Understanding Your Role as a Girl Scout Volunteer
Your most important role as a Girl Scout volunteer is to be excited about everything this opportunity affords you: a chance to partner directly with girls; an invitation to play a critical role in their lives; a chance to watch them blossom under your direction! You also want to be someone who enjoys the activities you’ll be embarking on with the girls—whether you’re a camp volunteer, working with girls who are traveling, or partnering with girls on a short-term series that interests you.
As a Girl Scout volunteer, you serve as a partner and role model to girls. You’ll also work closely with a co-volunteer, because two adults must be present at all times when working with girls, and at least one of those volunteers must be female and not related to the other adult. This is an important distinction that bears repeating: Men can serve as troop volunteers, but an adult female who is not related to the other volunteer must be present at all times, and at no time is a girl to be alone with only one volunteer. Remember to also check the adult-to-girl ratios in the “Safety-Wise” section.
Your responsibilities as a Girl Scout volunteer include:
- Sharing your knowledge, experience, and skills with a positive and flexible approach.
- Working in a partnership with girls so that their activities are girl-led, allow them to learn by doing, and allow for cooperative (group) learning; you’ll also partner with other volunteers and council staff for support and guidance.
- Organizing fun, interactive, girl-led activities that address relevant issues and match girls’ interests and needs.
- Debriefing and helping girls discuss and reflect on their activity learnings.
- Providing guidance and information regarding Girl Scout group meetings with girls’ parents or guardians on a regular and ongoing basis through a variety of tools, including e-mail, phone calls, newsletters, blogs, or any other method you choose.
- Ensuring your troop is registered and has at least 5 girls
- Organizing paperwork, such as permission slips.
- Communicating effectively and delivering clear, organized, and vibrant presentations or information to an individual or the troop.

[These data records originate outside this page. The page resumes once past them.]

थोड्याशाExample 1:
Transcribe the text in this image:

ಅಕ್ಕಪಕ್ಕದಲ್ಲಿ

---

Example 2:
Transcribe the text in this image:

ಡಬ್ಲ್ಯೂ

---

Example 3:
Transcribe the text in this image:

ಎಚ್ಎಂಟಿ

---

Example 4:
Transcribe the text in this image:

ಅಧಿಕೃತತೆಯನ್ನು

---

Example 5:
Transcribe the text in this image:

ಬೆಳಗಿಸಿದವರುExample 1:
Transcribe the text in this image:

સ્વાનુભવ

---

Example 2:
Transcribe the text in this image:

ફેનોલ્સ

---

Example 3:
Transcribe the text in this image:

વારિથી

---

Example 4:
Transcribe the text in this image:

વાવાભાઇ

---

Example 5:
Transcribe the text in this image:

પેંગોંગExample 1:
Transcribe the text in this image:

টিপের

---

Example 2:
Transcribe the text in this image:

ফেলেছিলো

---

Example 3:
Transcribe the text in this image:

- Completing and submitting the financial records (Troop financial Report) to the council
- Overseeing any funds the girls raise with honesty, integrity, and careful record-keeping.
- Maintaining a close connection to your volunteer support team.

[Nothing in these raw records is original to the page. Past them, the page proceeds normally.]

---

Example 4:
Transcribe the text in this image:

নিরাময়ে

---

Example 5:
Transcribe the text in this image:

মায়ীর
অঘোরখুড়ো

- Facilitating a safe experience for every girl.
- Use the Evaluating Your Skills check list found on the council website to determine your strengths.
Your Support Team
In your role as a Girl Scout volunteer, you may team up with co-volunteer(s), parents/guardians, members of the community, service team and council staff members, as well as others who have expressed interest in working alongside you.
Your support team may help by:
- Filling in for you (if appointment and training requirements are met)
- Arranging meeting places
- Being responsible for communicating with girls and parents/guardians
- Locating adults with special skills to facilitate a specialized meeting
- Assisting with trips and chaperoning
- Managing group records
- Planning and managing troop resources, snacks, etc.
If you have a large support team, the first thing you’ll want to do is meet with this group and discuss what brought you to Girl Scouts, review your strengths and skills, and talk about how you would like to work together as a team. Also discuss:
- When important milestones will happen (when Girl Scout Cookie sales will happen, when a troop will take field trips, when a travel group will make its trip, when an event will happen, what the starting and ending dates for a series or for camp will be) and how long the planning process will take
- When and where to meet as a group, if necessary
- Whether, when, where, and how often to hold parent/guardian meetings
- Whether an advance trip to a destination, event site, or camp needs to happen
Remember to call on your volunteer support team, who can help you observe a meeting, assign a mentor or buddy, help with registration forms, assist you with opening a bank account, plan your first meeting, and so on. Also plan to attend service unit meetings—usually held several times throughout the year—that provide excellent opportunities to learn from other volunteers.